* [Task description]: Copy the material line for line, beginning at the line that contains "right knee: (709, 495, 4)" and stopping after the line that contains "right hip: (146, 243, 9)". Leave the pictures out.
** Exercise data follows **
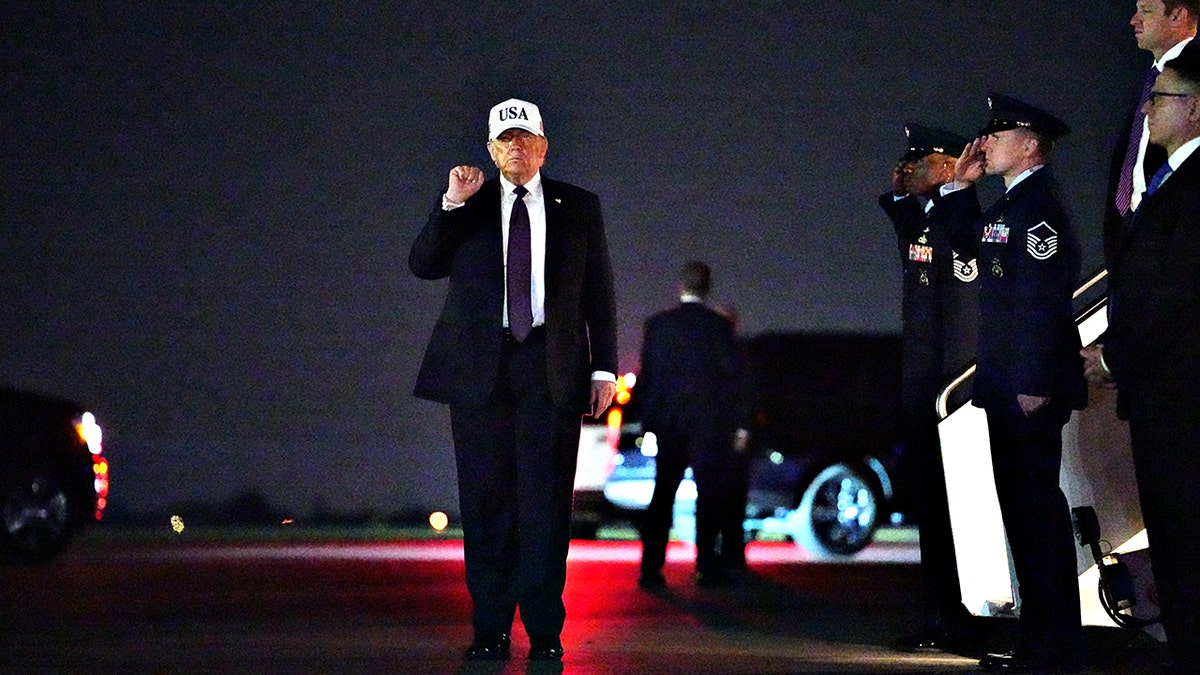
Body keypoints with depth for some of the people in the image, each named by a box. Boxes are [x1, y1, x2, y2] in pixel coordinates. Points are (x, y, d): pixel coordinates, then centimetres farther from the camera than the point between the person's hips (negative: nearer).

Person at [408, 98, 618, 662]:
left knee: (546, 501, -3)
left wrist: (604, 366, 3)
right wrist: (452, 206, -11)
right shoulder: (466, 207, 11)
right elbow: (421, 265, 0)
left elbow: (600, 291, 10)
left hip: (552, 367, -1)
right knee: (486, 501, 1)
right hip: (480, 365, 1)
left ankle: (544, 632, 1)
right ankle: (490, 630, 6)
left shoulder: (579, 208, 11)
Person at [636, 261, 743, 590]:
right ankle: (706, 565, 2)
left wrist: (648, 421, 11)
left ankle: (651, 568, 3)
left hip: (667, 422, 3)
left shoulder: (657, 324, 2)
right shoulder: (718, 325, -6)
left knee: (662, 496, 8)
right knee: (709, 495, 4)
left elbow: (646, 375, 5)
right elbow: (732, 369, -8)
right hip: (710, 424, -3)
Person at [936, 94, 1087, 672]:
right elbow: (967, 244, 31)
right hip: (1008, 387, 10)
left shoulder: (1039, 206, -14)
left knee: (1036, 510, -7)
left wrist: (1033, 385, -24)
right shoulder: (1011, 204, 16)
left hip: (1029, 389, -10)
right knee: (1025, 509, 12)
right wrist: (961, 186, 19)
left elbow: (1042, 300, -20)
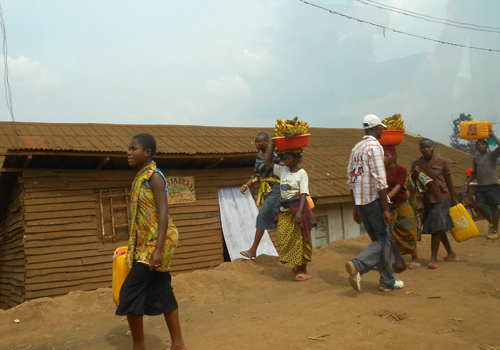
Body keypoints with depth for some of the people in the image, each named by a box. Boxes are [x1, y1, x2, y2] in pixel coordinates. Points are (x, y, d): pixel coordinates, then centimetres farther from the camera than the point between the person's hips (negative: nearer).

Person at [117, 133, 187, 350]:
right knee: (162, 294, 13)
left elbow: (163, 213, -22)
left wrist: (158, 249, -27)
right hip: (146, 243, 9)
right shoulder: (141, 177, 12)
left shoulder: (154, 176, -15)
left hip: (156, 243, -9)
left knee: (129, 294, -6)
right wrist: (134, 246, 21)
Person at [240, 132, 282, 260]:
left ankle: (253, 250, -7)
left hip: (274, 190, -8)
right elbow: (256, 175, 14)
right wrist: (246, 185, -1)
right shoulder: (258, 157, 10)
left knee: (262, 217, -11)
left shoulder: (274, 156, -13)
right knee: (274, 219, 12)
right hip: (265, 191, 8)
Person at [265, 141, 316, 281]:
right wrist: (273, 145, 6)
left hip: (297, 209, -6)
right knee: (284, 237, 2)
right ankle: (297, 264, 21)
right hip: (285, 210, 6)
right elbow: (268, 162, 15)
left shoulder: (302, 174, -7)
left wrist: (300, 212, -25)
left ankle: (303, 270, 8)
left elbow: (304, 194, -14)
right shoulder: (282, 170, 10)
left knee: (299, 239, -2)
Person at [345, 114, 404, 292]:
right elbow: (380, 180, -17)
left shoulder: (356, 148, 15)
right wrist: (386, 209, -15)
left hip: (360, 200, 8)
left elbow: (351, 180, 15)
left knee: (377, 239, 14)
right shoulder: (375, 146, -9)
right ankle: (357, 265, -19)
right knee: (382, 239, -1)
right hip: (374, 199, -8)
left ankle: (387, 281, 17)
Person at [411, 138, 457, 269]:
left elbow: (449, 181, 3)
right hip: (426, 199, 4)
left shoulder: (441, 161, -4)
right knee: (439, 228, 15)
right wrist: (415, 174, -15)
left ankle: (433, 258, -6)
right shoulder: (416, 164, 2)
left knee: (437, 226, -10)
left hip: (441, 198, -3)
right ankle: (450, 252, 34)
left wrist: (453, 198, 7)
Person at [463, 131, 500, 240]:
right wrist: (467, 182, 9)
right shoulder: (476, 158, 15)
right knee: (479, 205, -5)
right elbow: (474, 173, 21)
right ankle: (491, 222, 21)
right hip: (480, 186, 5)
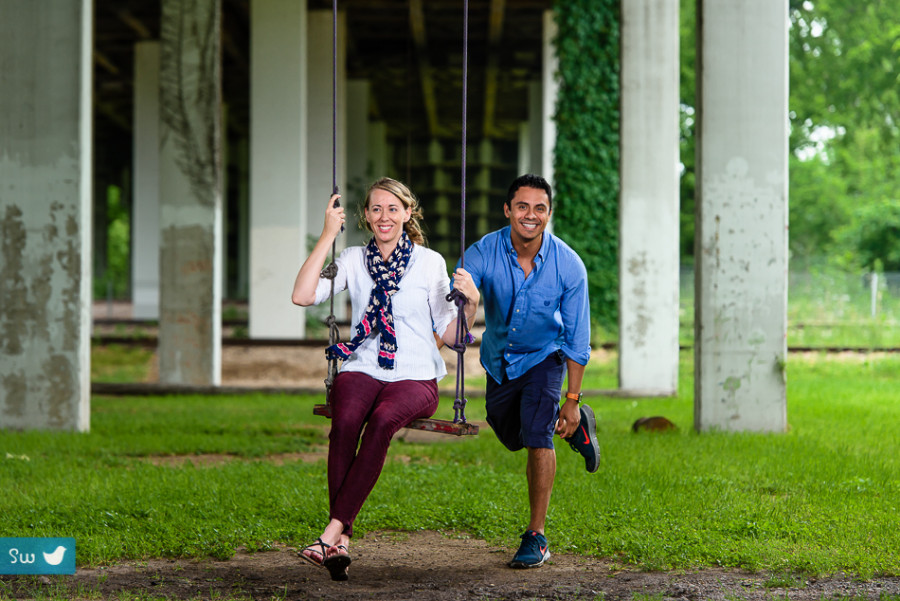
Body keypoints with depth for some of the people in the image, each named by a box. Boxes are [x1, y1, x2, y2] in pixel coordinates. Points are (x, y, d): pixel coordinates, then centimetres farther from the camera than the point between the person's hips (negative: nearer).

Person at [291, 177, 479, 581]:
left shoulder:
** End of Exercise data **
** Exercise data follows **
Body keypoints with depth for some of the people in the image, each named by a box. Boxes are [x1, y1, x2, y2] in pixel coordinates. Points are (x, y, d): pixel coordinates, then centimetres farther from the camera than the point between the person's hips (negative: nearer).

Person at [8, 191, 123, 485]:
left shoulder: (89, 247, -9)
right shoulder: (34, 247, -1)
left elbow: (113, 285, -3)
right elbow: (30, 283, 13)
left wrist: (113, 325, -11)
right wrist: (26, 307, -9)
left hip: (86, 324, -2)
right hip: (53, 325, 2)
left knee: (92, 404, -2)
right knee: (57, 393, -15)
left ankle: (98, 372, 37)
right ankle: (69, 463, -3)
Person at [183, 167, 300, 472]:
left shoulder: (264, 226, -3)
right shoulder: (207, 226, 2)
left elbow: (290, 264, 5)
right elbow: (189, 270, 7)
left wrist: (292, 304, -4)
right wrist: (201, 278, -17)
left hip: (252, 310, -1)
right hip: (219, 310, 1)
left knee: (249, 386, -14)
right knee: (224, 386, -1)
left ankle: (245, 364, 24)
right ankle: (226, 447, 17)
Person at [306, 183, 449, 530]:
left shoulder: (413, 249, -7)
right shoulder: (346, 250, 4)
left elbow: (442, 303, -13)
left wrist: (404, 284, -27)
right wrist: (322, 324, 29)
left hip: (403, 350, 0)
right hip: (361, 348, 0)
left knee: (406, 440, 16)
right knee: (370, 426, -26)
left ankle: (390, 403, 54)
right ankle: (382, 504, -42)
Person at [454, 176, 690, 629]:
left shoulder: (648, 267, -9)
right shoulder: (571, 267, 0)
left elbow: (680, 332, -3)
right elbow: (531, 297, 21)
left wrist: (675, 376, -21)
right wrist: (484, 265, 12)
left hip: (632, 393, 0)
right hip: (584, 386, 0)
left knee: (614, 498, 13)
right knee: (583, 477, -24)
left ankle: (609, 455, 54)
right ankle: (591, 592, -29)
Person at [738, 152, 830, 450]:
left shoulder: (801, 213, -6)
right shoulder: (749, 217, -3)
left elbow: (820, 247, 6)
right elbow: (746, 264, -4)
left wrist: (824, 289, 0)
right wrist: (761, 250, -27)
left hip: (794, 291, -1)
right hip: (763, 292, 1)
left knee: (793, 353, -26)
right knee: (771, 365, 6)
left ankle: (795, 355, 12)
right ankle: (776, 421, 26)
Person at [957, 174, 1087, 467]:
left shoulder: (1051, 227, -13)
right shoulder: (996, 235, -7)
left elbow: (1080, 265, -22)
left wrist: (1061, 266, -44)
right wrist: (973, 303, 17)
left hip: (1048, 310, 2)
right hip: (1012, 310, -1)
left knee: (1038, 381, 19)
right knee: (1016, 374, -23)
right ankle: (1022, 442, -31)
** End of Exercise data **
* [Result for this exercise]:
right knee: (709, 495, 4)
left elbow: (646, 375, 5)
right elbow: (732, 369, -8)
right hip: (710, 424, -3)
Person at [936, 94, 1087, 672]:
right elbow: (967, 244, 31)
right hip: (1008, 387, 10)
left shoulder: (1039, 206, -14)
left knee: (1036, 510, -7)
left wrist: (1033, 385, -24)
right shoulder: (1011, 204, 16)
left hip: (1029, 389, -10)
right knee: (1025, 509, 12)
right wrist: (961, 186, 19)
left elbow: (1042, 300, -20)
Body keypoints with depth for some of the people in the image, each named by a box. Boxes are [x1, y1, x2, y2] in pixel coordinates. Points are (x, y, d): pixel coordinates, then centimetres farther from the camera than the point between the person's hips (negative: nearer).

Person at [117, 133, 187, 350]:
right knee: (162, 294, 13)
left elbow: (163, 213, -22)
left wrist: (158, 249, -27)
right hip: (146, 243, 9)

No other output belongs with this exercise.